Volcano plotting showed relatively small changes at avulsion only, downregulation of genes at acute reimplantation, and general upregulation at 24 h and 48 h (Fig. 1). Genes were spread across all chromosomes, and showed no chromosomal clustering (Fig. 2). The sample expression distribution after normalization and transformation passes the threshold for minimal variance (Fig. 2). Principal component analysis shows separate distributions for each group with a clear separation between avulsion only (Xh) and acute reimplantation (0 h) but with some overlap in the 24 h and 48 h groups (Fig. 3).

Fig. 1

Overview of the experimental model. 3 rats were subjected to avulsion only, 3 animals to avulsion followed by direct reimplantation of the avulsed root, 3 animals to avulsion followed by a 24 h delay of the reimplantation and 3 animals to avulsion followed by a 48 h delay of the reimplantation. To the left is shown volcano plots for the respective group showing relatively small changes in animals subjected to avulsion only, a downregulation of gene regulation in animals subjected to acute reimplantation, and a general upregulation at 24 h and 48 h. X-axis: fold change, y-axis: p-value. Colored dots mark genes above the threshold for further analysis: p < .05, FC > 1.4. Genes are spread across all chromosomes. Green: downregulation, red: upregulation.

Fig. 2

Whole transcriptome overview. The sample expression distribution after normalization and transformation passes the threshold for minimal variance. Principal component analysis shows separate distributions for each group with an overlap in the 24 h and 48 h groups. Chromosome distribution analysis shows equal distribution of differentially expressed genes across the chromosomes. Acute reimplantation caused mostly down-regulation of genes (green color), while at 24 h and 48 h mostly up-regulation of genes (red color).

Fig. 3

Time dependent inflammatory activation and fibrosis in the spinal cord after VRA. Lineage correlations of protein coding genes confirming high correlation in all groups for CNS (fetal spinal cord, oligodendrocyte progenitor, visual cortex, brain, neurons, neural progenitor). At 24 h and 48 h, high lineage correlations for inflammation (microglia) and fibrosis (osteoblasts, cardiac fibroblasts, fibroblasts, embryonic fibroblasts) are found. Note the high lineage correlation for neurotransmission (dopaminergic progenitor) at 24 h and 48 h, not found in control, Xh and 0 h. Note the higher correlation for inflammation and fibrosis in acute reimplantation (0 h) compared to no implantation after avulsion (Xh).

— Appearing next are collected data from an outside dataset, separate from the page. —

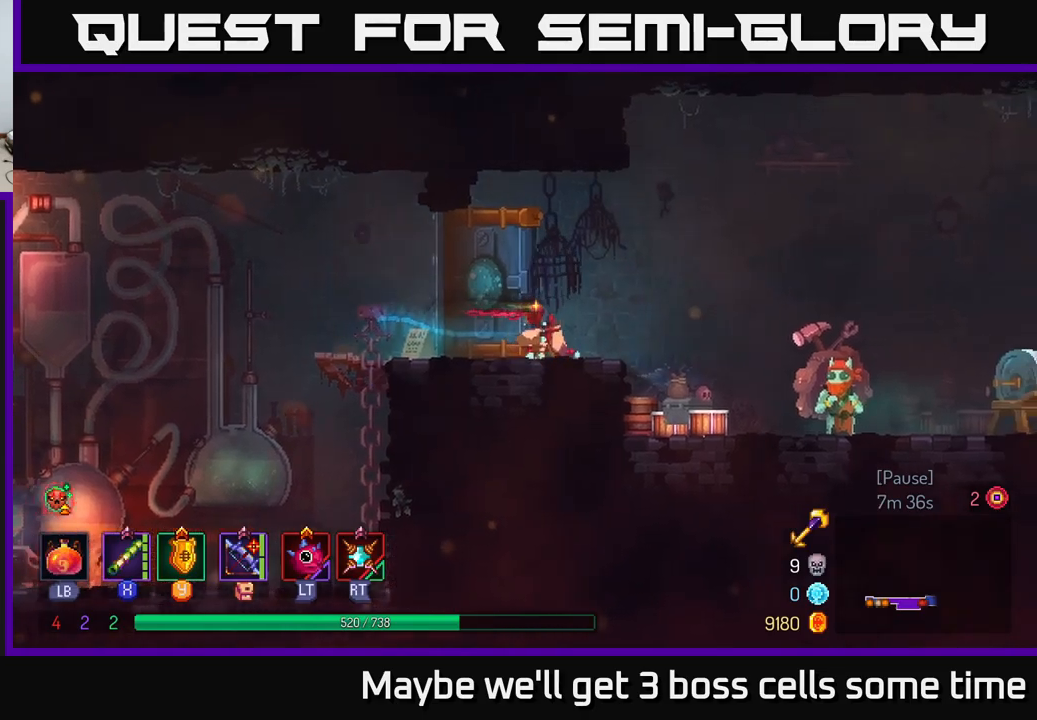
{"buttons": [], "left_stick": "right", "right_stick": "center", "events": [[83, "A", "down"], [150, "A", "up"]]}
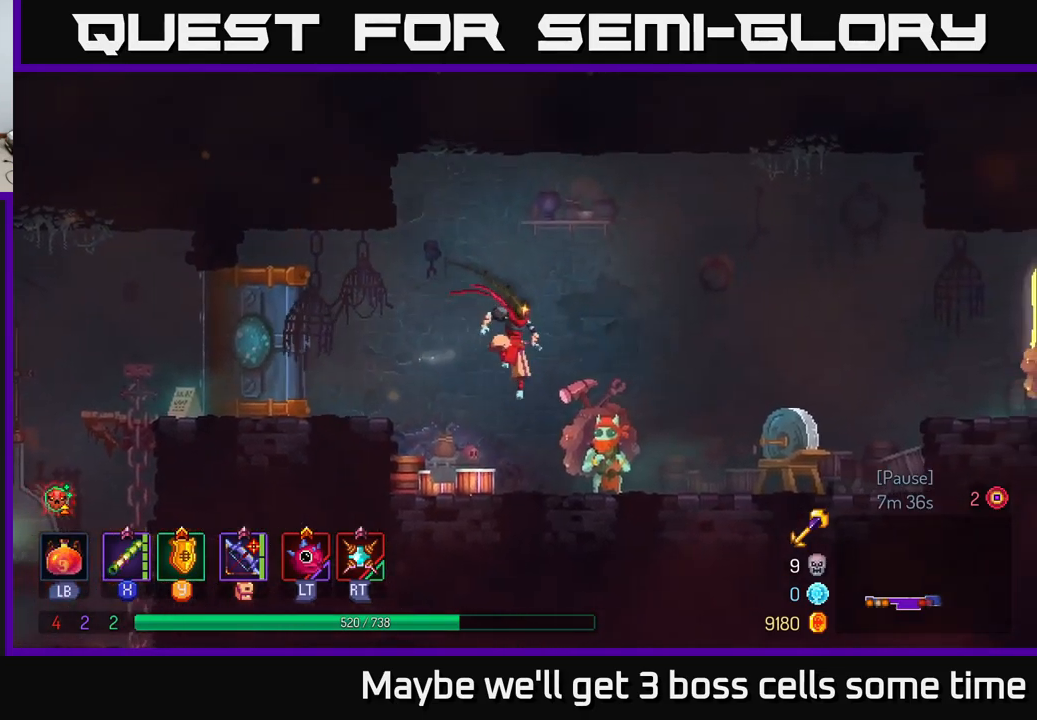
{"buttons": [], "left_stick": "center", "right_stick": "center", "events": [[67, "left_stick", "down"], [250, "left_stick", "center"], [317, "R1", "down"], [400, "R1", "up"]]}
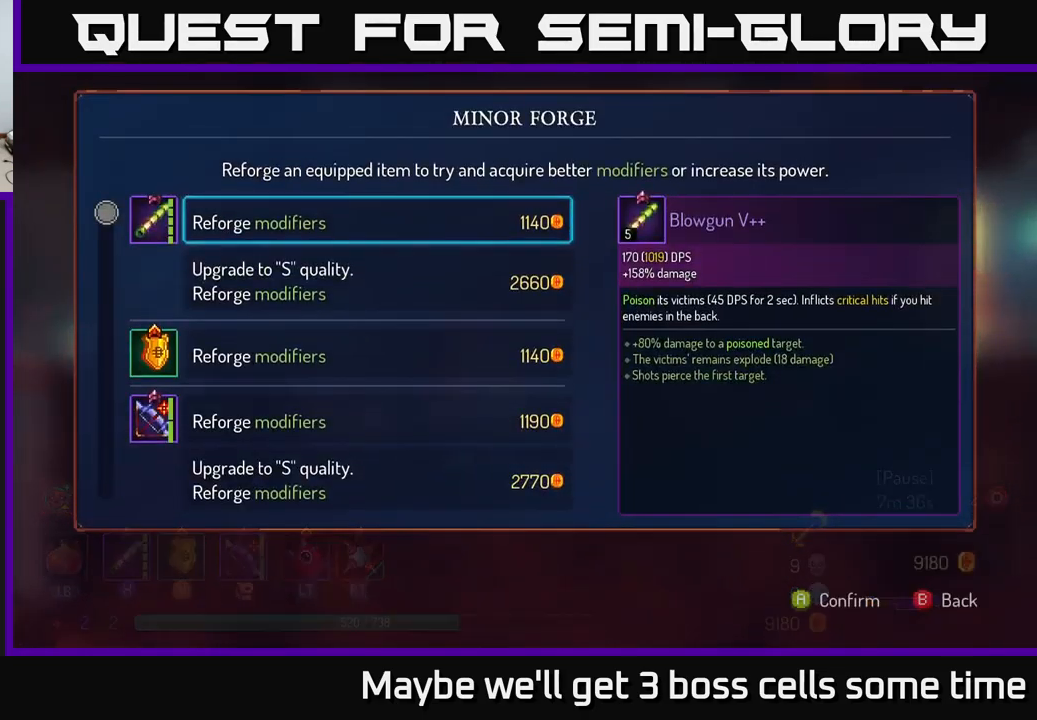
{"buttons": [], "left_stick": "down", "right_stick": "center", "events": [[500, "left_stick", "down"]]}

Lineage correlations of protein coding genes confirmed high correlation in all groups for CNS (fetal spinal cord, oligodendrocyte progenitor, visual cortex, brain, neurons, and neural progenitor). At 24 h and 48 h, high lineage correlations for inflammation (microglia) and fibrosis (osteoblasts, cardiac fibroblasts, fibroblasts, embryonic fibroblasts) were seen. A high lineage correlation for neurotransmission (dopaminergic progenitor) at 24 h and 48 h, was not found in control, avulsion (Xh) and acute reimplantation (0 h). A higher correlation for inflammation (microglia) and fibrosis (fibroblasts) was found after acute reimplantation (0 h) compared to no implantation after avulsion only (Xh) (Fig. 4).

Fig. 4

The inflammatory activation after VRA and reimplantation is mediated by interleukine- and lymphocyte genes. Pathway analysis of most enriched WikiPathways. Reimplantation at 0 h does not cause changes in major inflammatory pathways IL-3, IL-4, IL-5, IL-6, T-cell receptor signaling and B-cell receptor signaling compared to avulsion only (Xh). At 24 h and 48 h, these inflammatory pathways are equally activated along with signaling pathways (cardiovascular, Alpha6-Beta4 integrin, Kit receptor, G13, G-protein).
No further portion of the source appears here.